Silence fell between us until Barbara covered her face and murmured: “Thank God!” Then she sat up and stared round the shadowy room:
“What . . . what are we going to do now?”
Within an hour I felt that most people would be asking themselves that question:
“I don’t know. For this morning Phil Hornbeck suggested that I should invite a few friends to my room in case there’s anything to see. Afterwards . . .”
“Afterwards you must take me away!,” she cried. “You’re quite sure there’s been no mistake?”
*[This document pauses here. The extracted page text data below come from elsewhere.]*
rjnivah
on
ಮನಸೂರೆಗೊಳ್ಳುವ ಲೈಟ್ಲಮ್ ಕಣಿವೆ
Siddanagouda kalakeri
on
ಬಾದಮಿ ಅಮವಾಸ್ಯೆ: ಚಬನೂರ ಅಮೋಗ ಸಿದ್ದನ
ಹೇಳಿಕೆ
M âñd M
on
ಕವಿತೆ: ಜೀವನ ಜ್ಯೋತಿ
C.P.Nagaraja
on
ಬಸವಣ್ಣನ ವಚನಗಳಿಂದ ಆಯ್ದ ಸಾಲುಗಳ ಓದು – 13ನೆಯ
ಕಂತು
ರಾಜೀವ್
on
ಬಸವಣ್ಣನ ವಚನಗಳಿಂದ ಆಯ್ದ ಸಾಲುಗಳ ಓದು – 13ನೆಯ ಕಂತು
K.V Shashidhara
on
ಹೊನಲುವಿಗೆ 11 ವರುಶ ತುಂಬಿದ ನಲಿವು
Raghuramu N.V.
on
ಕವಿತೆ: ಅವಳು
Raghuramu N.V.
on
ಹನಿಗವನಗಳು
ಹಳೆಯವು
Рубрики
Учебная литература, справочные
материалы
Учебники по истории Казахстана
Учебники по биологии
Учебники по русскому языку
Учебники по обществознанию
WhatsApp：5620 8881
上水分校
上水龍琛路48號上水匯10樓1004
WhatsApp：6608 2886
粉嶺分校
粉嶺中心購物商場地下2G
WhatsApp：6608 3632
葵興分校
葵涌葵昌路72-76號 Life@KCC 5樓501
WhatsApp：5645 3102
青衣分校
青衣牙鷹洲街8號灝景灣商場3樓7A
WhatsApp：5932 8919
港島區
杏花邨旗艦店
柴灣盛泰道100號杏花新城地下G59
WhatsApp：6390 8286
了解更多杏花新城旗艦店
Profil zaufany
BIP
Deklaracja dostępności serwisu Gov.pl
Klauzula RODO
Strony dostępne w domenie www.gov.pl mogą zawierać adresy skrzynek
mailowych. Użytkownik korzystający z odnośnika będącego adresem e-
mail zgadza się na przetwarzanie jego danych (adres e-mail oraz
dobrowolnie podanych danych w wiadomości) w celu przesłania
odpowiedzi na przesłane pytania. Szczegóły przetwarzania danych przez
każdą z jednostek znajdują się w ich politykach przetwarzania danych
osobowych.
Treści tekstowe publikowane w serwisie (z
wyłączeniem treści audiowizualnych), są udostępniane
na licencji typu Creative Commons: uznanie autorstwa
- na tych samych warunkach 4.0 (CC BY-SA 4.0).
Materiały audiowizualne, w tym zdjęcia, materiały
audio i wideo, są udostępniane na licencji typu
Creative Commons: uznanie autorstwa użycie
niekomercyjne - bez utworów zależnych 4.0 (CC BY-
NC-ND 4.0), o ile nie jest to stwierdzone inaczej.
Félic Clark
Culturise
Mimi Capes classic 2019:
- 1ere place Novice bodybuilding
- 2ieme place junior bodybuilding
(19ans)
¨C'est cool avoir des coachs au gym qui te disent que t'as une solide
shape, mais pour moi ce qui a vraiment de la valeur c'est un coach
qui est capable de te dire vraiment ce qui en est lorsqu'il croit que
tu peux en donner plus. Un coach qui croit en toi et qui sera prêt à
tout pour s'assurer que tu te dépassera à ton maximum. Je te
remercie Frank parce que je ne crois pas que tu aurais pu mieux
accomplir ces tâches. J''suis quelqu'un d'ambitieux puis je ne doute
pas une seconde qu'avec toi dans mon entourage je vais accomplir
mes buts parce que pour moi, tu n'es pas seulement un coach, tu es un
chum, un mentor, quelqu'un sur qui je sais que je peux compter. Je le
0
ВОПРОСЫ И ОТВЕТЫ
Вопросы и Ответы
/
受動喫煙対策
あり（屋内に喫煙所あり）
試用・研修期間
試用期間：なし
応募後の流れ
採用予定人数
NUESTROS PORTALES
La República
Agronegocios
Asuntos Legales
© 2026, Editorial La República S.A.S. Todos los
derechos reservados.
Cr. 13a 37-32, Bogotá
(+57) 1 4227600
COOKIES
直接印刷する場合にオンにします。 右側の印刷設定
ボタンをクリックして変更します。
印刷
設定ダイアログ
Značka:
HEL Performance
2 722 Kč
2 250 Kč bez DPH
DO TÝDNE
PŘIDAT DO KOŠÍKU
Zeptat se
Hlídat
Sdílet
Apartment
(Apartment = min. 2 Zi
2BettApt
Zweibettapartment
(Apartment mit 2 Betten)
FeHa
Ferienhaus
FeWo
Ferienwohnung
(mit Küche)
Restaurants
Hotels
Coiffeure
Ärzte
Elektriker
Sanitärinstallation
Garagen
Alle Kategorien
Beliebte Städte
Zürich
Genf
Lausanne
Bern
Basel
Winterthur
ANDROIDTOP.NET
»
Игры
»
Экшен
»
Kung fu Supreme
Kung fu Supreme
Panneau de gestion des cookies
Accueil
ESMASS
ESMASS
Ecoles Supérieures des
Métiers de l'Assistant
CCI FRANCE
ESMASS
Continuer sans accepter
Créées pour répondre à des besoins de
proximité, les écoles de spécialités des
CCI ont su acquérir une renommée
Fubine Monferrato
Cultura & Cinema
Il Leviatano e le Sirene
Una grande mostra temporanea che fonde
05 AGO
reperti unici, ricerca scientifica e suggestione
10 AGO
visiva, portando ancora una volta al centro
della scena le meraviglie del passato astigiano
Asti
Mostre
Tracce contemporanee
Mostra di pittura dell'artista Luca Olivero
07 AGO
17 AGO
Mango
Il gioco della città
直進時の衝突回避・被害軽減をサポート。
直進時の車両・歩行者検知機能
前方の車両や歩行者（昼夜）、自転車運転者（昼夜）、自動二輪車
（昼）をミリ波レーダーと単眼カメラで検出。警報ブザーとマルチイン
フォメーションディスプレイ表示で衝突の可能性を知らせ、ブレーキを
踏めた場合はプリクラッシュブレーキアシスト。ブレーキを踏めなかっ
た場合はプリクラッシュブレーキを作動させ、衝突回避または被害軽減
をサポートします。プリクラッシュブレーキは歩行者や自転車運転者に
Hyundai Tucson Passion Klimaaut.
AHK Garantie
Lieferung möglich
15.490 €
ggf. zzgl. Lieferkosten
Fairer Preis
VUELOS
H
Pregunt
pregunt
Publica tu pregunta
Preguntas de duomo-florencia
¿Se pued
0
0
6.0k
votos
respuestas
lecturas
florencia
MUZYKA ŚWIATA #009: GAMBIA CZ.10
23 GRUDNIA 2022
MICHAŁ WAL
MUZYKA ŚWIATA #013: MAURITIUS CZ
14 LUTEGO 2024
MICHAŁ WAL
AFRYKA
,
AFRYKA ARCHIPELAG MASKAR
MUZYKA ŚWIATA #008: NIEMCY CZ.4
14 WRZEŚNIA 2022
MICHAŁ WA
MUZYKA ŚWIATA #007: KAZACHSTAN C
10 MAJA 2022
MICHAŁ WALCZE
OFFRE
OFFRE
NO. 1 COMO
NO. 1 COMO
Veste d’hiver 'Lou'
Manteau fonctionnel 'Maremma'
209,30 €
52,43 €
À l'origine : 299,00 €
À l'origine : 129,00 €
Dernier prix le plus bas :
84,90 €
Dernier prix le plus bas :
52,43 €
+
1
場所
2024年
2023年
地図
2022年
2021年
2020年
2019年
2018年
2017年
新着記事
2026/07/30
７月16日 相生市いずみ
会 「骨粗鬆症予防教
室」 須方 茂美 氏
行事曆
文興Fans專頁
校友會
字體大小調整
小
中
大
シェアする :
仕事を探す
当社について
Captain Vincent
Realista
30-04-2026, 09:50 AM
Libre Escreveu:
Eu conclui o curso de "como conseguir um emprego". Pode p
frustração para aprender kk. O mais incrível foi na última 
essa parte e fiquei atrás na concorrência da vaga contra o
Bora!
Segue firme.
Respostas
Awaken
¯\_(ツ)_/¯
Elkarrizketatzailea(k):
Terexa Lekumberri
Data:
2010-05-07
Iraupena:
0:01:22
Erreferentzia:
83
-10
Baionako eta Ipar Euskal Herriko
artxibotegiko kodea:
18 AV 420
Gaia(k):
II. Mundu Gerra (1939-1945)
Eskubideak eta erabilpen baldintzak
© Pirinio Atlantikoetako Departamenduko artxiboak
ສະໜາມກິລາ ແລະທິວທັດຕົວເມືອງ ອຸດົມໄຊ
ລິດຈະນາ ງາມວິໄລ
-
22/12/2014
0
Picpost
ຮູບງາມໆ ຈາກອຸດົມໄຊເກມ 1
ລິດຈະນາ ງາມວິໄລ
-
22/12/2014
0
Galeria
“Quite sure!,” I answered, as I sat down by the telephone and tried to remember which of our friends we should both care to have with us at the moment when peace dawned.
A change had overtaken London by the time that I set out to collect my party. As on August bank-holiday four years earlier, when I drove about Gloucestershire, with Loring and O’Rane, waiting for news, the city had an air of suspended animation. Of the twenty strangers who interrogated me on my way across the park, not one had more doubt that the terms would be accepted than that the sun would rise on the morrow. And yet, so nicely balanced were hope and fear, I should have been surprised if any one had laid me long odds on peace. Like Barbara, they were grown used to the war. As I spread the news from house to house, every one said: ‘What time is it now?’; and it seemed as if the eleventh hour of the eleventh day would never come. There was a muddle-headed point of honour, too, that no one should betray even impatience.
“Oh, yes, I’ll look in, if I have nothing better to do. You might have called here instead of bringing me to this infernal contraption,” growled my uncle Bertrand, who always visited his hatred of the telephone on the heads of those who addressed him by it. “That all you have to say? Filson! Filson!,” I heard him calling to his man. “They’ve signed!”
Lady Dainton, whom I invited for the sake of old associations, murmured: “Thank you so much. I know Roger will be interested,” as though I had announced a minor change in the cabinet. Raymond Stornaway said: “I trust this doesn’t mean a general holiday: I’ve the very devil of a day’s work ahead of me.” My sister Beryl hoped that I had not gone to the expense of buying that new uniform.